Recent identification of cryptic-splicing events, such as the detection of Stathmin-2 ( STMN-2 ) cryptic exons, are providing evidence implicating TDP-43 loss-of-function as a potential driving pathomechanism but the temporal nature of TDP-43 loss and its relation to the disease process and clinical phenotype is not known.

To address these outstanding questions, we used a novel RNA aptamer, TDP-43^APT, to detect TDP-43 pathology and used single molecule in situ hybridization to sensitively reveal TDP-43 loss-of-function and applied these in a deeply phenotyped human post-mortem tissue cohort.

We demonstrate that TDP-43^APT identifies pathological TDP-43, detecting aggregation events that cannot be detected by classical antibody stains.

We show that nuclear TDP-43 pathology is an early event, occurring prior to cytoplasmic accumulation and is associated with loss-of-function measured by coincident STMN-2 cryptic splicing pathology.

Crucially, we show that these pathological features of TDP-43 loss-of-function precede the clinical inflection point and are not required for region specific clinical manifestation.

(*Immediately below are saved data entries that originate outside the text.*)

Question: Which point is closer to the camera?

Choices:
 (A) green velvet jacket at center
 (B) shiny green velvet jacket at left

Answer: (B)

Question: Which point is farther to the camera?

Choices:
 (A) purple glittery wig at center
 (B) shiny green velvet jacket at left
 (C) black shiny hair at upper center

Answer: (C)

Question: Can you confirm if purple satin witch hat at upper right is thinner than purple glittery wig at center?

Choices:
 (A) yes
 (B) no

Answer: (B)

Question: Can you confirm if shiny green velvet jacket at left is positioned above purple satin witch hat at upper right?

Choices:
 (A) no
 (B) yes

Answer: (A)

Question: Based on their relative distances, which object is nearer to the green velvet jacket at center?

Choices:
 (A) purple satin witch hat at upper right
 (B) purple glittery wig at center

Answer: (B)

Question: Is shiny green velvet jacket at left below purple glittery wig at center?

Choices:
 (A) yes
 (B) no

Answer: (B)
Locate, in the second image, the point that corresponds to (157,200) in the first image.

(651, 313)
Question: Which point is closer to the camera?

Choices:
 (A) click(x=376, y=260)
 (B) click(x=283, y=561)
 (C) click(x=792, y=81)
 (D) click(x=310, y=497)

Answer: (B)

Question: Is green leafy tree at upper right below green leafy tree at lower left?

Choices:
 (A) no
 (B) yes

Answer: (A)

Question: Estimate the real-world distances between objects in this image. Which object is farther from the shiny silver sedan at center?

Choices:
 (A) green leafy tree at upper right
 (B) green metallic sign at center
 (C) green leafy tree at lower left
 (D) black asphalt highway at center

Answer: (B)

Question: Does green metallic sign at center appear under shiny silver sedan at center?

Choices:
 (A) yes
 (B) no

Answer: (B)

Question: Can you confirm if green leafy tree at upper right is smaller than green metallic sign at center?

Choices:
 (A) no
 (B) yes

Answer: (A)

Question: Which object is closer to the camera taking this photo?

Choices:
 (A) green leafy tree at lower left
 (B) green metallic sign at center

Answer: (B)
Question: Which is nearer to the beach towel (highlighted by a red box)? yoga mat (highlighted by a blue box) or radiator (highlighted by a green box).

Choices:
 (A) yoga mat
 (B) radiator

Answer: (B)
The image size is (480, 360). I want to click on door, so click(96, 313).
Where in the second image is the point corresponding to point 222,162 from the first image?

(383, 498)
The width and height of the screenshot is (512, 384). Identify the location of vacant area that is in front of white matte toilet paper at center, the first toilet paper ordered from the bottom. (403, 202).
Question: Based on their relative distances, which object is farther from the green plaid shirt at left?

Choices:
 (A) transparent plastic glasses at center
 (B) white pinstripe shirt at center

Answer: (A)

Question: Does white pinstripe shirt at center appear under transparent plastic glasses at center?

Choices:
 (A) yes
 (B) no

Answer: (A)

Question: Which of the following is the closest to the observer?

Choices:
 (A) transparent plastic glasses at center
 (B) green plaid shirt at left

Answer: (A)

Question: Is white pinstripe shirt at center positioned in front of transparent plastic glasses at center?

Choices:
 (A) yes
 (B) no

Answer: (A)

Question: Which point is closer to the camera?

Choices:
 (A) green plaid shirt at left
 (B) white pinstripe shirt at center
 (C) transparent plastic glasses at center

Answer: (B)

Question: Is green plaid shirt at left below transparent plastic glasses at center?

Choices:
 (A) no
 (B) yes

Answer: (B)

Furthermore, we demonstrate that gain-of-function in the form of extensive cytoplasmic accumulation, but not loss-of-function, is the primary molecular correlate of clinical manifestation.

Taken together, our findings demonstrate implications for early diagnostics as the presence of STMN-2 cryptic exons and early TDP-43 aggregation events could be detected prior to symptom onset, holding promise for early intervention in ALS.